Holyhead Breakwater Lighthouse was established at the end of the 1.7 mile-long breakwater in 1873. The breakwater, the longest in Europe, was built between 1846 and 1873.
The port of Holyhead developed during the nineteenth century. During northerly winds, sailing ships were often prevented from entering Holyhead’s old harbour. Also, sailings were moved to the southerly side of the island for shelter in poor weather.
Improvements to the harbour were needed. The Admiralty or Mail Pier at Salt Island was built around 1821, and the South Pier just after. However, the main port was congested, and the Admiralty Pier was heavily used.
The railway also arrived in Holyhead during the mid 19th century. This influx further increased demand on crossings between Holyhead and Ireland.
The building of the Holyhead Breakwater breakwater began in 1845. J M Rendel initially supervised the project. Following Rendel’s death in 1856, John Hawkshaw oversaw the completion in 1873. A railway transported more than seven million tonnes of stone from the nearby Holyhead Mountain quarries.

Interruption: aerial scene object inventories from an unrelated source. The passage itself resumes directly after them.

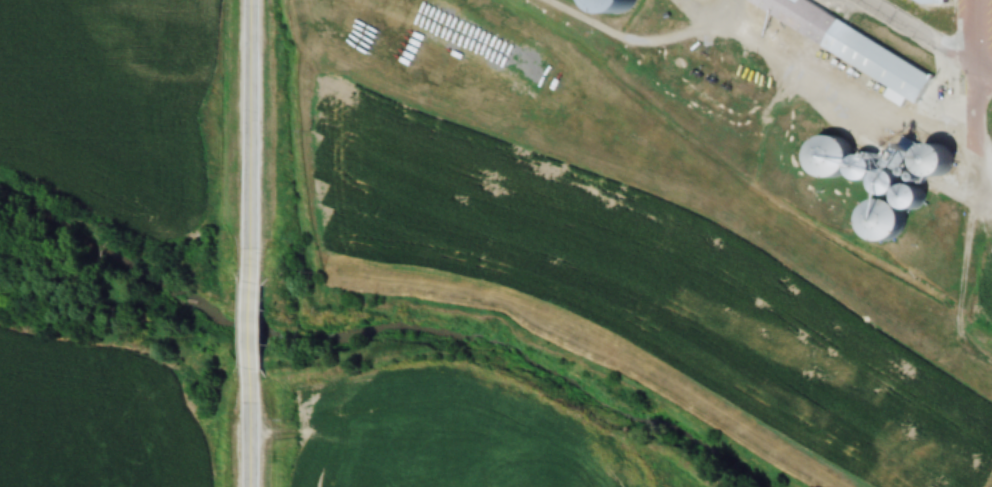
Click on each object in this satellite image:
building: (931, 1)
building: (607, 6)
road: (974, 33)
road: (928, 38)
building: (841, 43)
road: (248, 118)
building: (821, 156)
building: (924, 160)
building: (905, 200)
building: (874, 219)
road: (248, 307)
river: (379, 334)
crop: (92, 420)
road: (248, 432)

The Prince of Wales officially opened the breakwater on 19th August 1873. The new breakwater, nearly two miles in length, provides a large sheltered area within the harbour.
The square tower of Holyhead Breakwater Lighthouse was completed at the end of the pier in the same year. John Hawkshaw is thought to have been the engineer to the lighthouse.
The lighthouse contained a fog bell which was later added to with rockets. This fog signal was later complemented with working with guns fired from the North Stack fog station.
The lighthouse was automated in November 1961 and monitored from the Trinity House Holyhead Depot.
The breakwater has a promenade on its top course, accessible in good weather for walkers. Today the lighthouse is the responsibility of the Holyhead Port Authority.